What distinguishes a good life from a sustainable and bright future

We have entered now the era of Sustainable Development, where the focus is not only on ensuring that people from the most marginalized parts of the world have a good life, but that they also have aa sustainable and bright future.



To help understand how a sustainable and bright future future is different from a merely good life, I thought I should remind our "valucentric" readers about the relationship between economic growth and sustainable economic development.

Defining economic development

The term development means a change over time, typically involving growth or expansion. According to (Norton, et al., 2006), development is a process with many economic and social dimensions. It is a dynamic process including not only changes in the structure and level of economic activity, but also increased opportunities for individual choice and for improved self-esteem. In the first Human Development Report, UNDP defined development as expanding people’s choices. 

Economic development therefore refers to a process of economic transformation; involving more efficient resource utilization as well as expansion of productive capacity accompanied by a sustainable and equitable distribution of the gains from such growth. 

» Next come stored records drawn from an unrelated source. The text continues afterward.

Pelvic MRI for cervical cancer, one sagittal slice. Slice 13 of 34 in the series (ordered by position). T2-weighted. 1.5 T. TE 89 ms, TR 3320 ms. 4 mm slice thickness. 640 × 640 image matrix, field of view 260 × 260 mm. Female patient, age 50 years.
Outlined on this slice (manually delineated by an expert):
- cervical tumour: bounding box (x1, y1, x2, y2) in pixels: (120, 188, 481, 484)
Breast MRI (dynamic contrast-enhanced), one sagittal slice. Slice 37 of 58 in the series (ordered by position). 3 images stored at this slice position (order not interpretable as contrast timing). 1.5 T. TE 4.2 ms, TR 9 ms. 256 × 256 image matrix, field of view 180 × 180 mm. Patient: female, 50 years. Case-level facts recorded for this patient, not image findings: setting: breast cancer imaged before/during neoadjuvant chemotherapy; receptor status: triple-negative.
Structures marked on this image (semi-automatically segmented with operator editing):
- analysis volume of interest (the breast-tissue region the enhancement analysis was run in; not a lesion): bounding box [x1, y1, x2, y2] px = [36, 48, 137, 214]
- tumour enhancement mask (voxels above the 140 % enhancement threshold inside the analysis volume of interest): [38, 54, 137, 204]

Several theories of development such as the Mercantilists, the Classicalists, Stage of Growth proponents and Capital Accumulation theorists converge to the belief that: economic development is a transition from traditional society to a modern commercial society with improvements in people’s standards of living. 

Economic development is thus a multi-faceted phenomenon involving both growth and productivity gains as well as social and distributional efficiencies. 

Contrasting economic development with economic growth


PHOTO CREDIT: Mabel Munyuki Hungwe (PhD)
The term economic development is often used interchangeably with the term economic growth. The two terms, however related, have different connotations. Economic development requires economic growth. Economic growth is often measured by metrics such as per capita GDP growth rates. However, measuring economic development is a combinations of both measures of growth and measures of the actual distribution of wealth. Indices like the Gini inequality coefficient, or the gender disparity index, are often combined in composite measures of economic development. 

“Economic growth is a necessary but not sufficient condition for economic development.”

The difference between economic growth and development can be illustrated by the recent findings that the early 2000s have been Africa’s decade of unprecedented economic growth. For instance, six of the ten fastest growing economies globally in the early 2000s were in Africa; including Angola, Niger, Ethiopia, Chad, Mozambique, and Rwanda who registered growth of over 7%. However, this unprecedented growth has not delivered the jobs and poverty reduction that Africa has been seeking. 

Africa is off target on achieving MDG 1 of eradicating extreme poverty and hunger. This may be seen to resemble “economic growth” without “economic development”. 

Economic development focuses on concepts which include, though not limited to:

  1. productive capacity of resources and productivity of both self-employment and wage-employment 
  2. equity of income and asset distribution 
  3. social protection

To a sustainable and climate smart future post-2015!